[Dataset entries]
=====

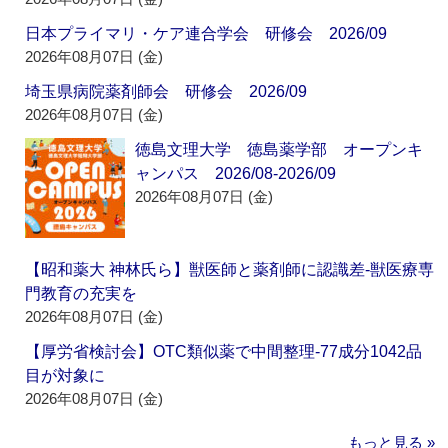
日本プライマリ・ケア連合学会 研修会 2026/09
2026年08月07日 (金)
埼玉県病院薬剤師会 研修会 2026/09
2026年08月07日 (金)
徳島文理大学 徳島薬学部 オープンキ
ャンパス 2026/08-2026/09
2026年08月07日 (金)
【昭和薬大 神林氏ら】獣医師と薬剤師に認識差‐獣医療専
門教育の充実を
2026年08月07日 (金)
【厚労省検討会】OTC類似薬で中間整理‐77成分1042品
目が対象に
2026年08月07日 (金)
もっと見る »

=====

## Exercise
Rewrite the text of every record with each occurrence of "研修会" changed to "講習会" and everything else left as it is. Leave the pictures out of your answer.

## Answer
日本プライマリ・ケア連合学会 講習会 2026/09
2026年08月07日 (金)
埼玉県病院薬剤師会 講習会 2026/09
2026年08月07日 (金)
徳島文理大学 徳島薬学部 オープンキ
ャンパス 2026/08-2026/09
2026年08月07日 (金)
【昭和薬大 神林氏ら】獣医師と薬剤師に認識差‐獣医療専
門教育の充実を
2026年08月07日 (金)
【厚労省検討会】OTC類似薬で中間整理‐77成分1042品
目が対象に
2026年08月07日 (金)
もっと見る »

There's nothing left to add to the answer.